See, in extra high-voltage cable, we had orders in FY '23, but a lot of large orders could not be executed because the clearances from the transmission utility and right of the way permissions were not there. So hence, it could not be converted into sales. Presently, the order book of extra high-voltage cable is INR850 crore. And even the new orders will be pouring in further. So we are absolutely confident that of achieving around INR600 crore sales in this financial year.And the second question was, 16%, 17% growth. It will be majorly coming from low tension cables and House Wire sections. And also, we have the capacities in HT and EHV also. So overall, we have projected a growth of around 16% to 17% in FY '24.
Okay. Sir, just one follow-up on this. When you say 91% capacity utilization in cables overall. And while B2B segment is growing, but B2C real estate have seen some kind of slowdown and overall slowdown. Plus we have reached a certain scale. So in that context, how practical is it to grow the retail/wires -- House Wire segment above company level average?
You see, for company, whether we grow in extra high-voltage, we grow in export, we grow in low tension, high-voltage because as of now, we are only just a projection. But overall, in the past also, sometimes we have grown in exports. Sometimes we have more growth in the retail. Sometimes we have more grown in the institutional wire and cable. So these kind of things will remain as it is. But we don't know which sector will grow more, which sector will not grow more. But overall, because you see as an institutional sale, in a year, we are serving more than 2,000 clients, institutional clients in a year. We are having more than 1,900 dealer distributors all across the country. We are having our sales and export market in more than 60 countries and the U.S. has been added in this. So that's very diversified customer base, which we are having. On that basis, in the last 15 years, also, we have grown by 14% to 15% CAGR. So now we are projecting a 16%, 17% growth, which we are already doing in the last so many years.
Sure. Okay. All the best.
Our next question is from the line of Praveen Sahay from Prabhudas Lilladher.
So my question is, how much of the revenue for a full year for EHV-EPC revenue?
Full year EHV-EPC revenue, please note down. INR147 crore as against INR128 crore last year, EHV-EPC
Okay. And regarding clarification on the EHV order book, that is -- how much is that? That's INR350 crore or INR850 crore?
INR850 crore. [Foreign Language]
Okay. And then lastly, sir, you had earlier guided for the housing wire growth of 17% to 18% for '24. So is it largely...
No, no. 2024, we have guided to overall sale of 16%, 17%.
Overall. So in the earlier call, actually, you had given some housing wire number for 17%, 18%. So you are revising to lower numbers that is largely on the volume side only you are guiding for or [ revised price ]?
No. For the guidance -- we will be growing more than the average company sales. In the past also, we have grown more than in the House Wire segment. Like in the current year, we have grown 20%, but the House Wire sales grown by 23%. So in future also, that trend will remain same.

Objective 1: Check each statement against the earnings call excerpt. Answer yes or no, and quote the words from the excerpt that decide it. (a) The order book for extra high-voltage cable is INR850 crore. (b) Full-year EHV-EPC revenue was lower than the previous year's. (c) In the current year, House Wire sales grew by 20%.
Objective 2: Carry the earnings call excerpt forward, starting right after its last sentence.

Collection entries
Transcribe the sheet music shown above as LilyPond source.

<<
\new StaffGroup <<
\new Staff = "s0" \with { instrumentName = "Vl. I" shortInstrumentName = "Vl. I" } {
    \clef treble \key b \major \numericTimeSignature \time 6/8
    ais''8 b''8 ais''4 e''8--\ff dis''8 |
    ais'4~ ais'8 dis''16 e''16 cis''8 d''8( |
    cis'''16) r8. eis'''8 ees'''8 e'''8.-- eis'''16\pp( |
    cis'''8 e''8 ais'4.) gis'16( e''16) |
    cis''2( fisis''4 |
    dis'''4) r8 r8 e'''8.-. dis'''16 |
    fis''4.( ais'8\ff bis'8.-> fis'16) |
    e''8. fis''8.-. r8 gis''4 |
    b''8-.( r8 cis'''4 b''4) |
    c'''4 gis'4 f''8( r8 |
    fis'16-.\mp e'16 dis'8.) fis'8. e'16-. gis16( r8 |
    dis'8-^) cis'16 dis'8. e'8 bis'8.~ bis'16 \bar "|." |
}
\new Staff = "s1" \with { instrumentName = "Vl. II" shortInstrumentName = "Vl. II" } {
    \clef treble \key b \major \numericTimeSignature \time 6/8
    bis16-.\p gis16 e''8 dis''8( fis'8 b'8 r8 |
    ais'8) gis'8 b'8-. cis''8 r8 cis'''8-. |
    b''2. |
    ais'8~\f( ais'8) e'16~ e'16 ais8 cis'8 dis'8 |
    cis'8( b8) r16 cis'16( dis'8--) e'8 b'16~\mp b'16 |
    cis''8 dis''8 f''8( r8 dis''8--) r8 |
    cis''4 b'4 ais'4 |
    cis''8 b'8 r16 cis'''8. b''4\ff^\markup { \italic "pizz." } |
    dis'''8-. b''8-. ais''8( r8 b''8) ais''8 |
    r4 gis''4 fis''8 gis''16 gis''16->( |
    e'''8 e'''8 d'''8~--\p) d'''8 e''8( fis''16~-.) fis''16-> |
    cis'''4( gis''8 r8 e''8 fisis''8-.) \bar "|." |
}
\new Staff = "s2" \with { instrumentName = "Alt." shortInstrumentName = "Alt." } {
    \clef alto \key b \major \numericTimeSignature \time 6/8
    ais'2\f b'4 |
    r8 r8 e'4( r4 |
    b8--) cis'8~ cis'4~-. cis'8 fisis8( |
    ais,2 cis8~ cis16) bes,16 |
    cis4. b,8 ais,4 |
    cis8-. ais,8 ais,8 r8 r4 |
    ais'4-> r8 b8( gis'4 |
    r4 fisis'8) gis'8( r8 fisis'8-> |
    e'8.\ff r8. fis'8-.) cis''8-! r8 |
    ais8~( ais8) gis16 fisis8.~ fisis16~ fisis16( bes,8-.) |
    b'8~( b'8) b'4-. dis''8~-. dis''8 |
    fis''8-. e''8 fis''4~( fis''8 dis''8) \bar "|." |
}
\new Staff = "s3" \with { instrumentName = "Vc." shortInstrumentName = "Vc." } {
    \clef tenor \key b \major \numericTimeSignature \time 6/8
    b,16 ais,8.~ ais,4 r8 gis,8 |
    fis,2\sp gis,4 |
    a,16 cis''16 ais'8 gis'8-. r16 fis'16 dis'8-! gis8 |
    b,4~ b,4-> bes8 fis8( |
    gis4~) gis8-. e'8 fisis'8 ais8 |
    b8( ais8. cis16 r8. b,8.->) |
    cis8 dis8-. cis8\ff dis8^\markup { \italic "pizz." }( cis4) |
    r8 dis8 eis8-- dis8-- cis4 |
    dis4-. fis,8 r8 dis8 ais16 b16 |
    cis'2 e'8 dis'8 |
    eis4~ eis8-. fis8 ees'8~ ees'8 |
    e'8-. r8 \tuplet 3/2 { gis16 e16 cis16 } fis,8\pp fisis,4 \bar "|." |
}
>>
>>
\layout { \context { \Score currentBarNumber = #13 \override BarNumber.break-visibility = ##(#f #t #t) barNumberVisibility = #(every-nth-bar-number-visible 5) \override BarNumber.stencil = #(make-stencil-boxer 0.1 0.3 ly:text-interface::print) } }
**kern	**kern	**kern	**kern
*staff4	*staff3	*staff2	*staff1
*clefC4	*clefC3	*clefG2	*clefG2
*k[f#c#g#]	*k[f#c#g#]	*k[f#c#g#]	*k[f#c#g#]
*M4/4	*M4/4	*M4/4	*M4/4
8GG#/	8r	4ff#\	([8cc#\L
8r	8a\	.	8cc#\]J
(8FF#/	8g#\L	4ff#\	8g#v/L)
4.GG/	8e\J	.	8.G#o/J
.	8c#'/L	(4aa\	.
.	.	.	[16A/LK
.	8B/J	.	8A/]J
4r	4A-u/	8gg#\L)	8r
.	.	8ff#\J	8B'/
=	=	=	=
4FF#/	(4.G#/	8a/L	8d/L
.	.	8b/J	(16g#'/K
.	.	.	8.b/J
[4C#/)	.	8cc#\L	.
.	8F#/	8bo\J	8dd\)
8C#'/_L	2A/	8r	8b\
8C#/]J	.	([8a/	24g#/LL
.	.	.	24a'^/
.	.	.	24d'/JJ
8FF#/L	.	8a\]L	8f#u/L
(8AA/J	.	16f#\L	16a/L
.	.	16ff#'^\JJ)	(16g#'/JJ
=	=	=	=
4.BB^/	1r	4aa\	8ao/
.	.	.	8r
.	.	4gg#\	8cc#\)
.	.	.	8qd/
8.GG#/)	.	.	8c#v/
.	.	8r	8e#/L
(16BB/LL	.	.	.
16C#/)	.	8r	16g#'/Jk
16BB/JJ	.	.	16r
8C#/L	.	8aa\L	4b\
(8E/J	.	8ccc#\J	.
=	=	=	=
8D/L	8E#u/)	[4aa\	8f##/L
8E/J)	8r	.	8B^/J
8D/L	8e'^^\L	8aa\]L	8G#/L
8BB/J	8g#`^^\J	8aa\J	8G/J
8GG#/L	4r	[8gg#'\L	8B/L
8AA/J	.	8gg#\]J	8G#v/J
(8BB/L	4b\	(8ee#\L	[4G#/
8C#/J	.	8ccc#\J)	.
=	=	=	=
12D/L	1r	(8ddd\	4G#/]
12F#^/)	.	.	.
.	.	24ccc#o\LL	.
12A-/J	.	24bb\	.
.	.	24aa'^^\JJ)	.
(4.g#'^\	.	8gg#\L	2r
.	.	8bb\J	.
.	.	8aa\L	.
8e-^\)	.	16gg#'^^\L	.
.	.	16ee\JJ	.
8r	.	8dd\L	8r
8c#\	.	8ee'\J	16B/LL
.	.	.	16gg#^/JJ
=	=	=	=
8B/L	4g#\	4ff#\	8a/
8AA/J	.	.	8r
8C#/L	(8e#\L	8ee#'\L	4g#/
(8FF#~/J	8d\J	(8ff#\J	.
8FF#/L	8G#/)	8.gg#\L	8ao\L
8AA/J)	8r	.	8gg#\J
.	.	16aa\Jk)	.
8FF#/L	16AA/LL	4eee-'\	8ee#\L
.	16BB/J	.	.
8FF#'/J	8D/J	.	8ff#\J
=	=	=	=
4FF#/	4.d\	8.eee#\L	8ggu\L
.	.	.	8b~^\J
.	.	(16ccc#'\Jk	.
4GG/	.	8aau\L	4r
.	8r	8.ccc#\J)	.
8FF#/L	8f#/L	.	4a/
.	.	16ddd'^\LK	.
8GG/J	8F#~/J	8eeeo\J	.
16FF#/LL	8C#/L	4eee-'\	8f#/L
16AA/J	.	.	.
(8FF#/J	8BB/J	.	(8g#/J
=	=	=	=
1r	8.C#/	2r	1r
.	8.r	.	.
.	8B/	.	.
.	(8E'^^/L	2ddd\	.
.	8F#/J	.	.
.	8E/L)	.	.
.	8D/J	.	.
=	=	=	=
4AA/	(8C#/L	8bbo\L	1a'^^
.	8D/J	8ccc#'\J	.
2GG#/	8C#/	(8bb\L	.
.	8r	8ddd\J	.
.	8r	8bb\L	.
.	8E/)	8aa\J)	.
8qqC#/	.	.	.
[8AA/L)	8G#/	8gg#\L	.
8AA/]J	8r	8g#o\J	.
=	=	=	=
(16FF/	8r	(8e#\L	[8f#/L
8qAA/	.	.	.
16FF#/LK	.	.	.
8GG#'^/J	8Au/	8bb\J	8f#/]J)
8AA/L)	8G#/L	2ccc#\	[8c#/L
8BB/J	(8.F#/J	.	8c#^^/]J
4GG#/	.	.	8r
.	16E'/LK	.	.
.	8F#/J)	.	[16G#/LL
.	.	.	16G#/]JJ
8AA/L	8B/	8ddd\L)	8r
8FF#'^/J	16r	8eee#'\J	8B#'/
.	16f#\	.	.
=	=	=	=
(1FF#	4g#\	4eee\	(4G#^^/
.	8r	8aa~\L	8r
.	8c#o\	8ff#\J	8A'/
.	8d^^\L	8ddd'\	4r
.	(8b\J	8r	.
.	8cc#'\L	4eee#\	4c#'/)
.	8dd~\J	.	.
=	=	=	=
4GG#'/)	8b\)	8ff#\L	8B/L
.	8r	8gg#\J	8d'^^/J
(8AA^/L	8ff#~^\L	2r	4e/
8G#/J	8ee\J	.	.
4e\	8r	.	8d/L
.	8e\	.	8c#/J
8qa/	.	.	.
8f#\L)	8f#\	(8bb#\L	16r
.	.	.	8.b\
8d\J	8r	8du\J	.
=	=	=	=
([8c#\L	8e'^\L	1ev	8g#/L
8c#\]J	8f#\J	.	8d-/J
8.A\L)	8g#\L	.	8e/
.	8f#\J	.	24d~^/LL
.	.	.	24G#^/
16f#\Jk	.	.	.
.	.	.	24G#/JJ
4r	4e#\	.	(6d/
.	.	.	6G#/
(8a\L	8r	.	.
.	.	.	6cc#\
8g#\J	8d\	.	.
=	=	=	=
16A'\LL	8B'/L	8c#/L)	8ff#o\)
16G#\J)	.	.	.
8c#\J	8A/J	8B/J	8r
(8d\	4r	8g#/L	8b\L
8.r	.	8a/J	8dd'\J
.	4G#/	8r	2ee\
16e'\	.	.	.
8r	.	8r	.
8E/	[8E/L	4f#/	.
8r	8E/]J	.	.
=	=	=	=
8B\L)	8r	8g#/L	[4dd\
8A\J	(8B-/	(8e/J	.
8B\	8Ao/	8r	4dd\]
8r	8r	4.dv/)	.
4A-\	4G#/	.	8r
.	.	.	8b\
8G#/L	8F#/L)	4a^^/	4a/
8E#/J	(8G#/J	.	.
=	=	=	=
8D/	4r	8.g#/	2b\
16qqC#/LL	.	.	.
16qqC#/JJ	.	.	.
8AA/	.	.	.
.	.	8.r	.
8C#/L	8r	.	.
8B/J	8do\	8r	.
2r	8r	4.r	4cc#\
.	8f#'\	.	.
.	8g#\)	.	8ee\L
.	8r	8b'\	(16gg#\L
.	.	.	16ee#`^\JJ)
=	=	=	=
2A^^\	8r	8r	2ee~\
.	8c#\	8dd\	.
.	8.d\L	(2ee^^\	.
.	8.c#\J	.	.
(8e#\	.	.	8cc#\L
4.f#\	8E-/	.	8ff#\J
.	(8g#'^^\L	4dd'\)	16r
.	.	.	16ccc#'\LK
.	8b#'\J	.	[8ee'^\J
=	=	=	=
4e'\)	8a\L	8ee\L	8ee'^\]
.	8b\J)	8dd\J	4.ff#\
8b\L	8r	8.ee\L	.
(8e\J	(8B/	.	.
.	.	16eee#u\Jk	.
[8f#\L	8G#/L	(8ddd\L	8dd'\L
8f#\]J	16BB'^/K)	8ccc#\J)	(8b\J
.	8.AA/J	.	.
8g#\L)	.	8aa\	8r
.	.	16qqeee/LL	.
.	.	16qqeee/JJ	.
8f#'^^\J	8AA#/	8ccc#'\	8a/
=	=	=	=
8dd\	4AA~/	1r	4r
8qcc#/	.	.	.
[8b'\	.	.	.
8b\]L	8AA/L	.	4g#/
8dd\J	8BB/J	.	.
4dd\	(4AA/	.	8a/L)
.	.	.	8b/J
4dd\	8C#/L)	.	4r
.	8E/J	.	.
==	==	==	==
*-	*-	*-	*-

Answer 1:
(a) Yes: "Presently, the order book of extra high-voltage cable is INR850 crore."
(b) No: "INR147 crore as against INR128 crore last year"
(c) No: "Like in the current year, we have grown 20%, but the House Wire sales grown by 23%."

Answer 2:
Okay. And that is largely on volume growth?
At present, you were talking about of the value, so I am talking to you to the value.
Our next question is from the line of Devansh Nigotia from SIMPS (sic) [ SIMPL ].
Yes. Can you elaborate a bit more on the export opportunity that you mentioned, especially we emphasized on U.S? And what are the sectors which are gaining significant traction in exports?
In export because we are dealing in so many countries, earlier we were not approved in the U.S. market. So now our few of the products with low tension power cable and the solar cable has been approved, and the HT cable also approved by the U.S. market. So we will be starting export into U.S. market.
Basically, we need to take certain approvals from the Underwriters Laboratories in U.S. To sell in U.S., you need UL approval for specified products, which we have obtained after a [ wait ] of around 2 years. So -- and become eligible to sell in the market. And hence, the distributors over there are approaching us now, and we have already commenced sales from January '23 onwards and continue.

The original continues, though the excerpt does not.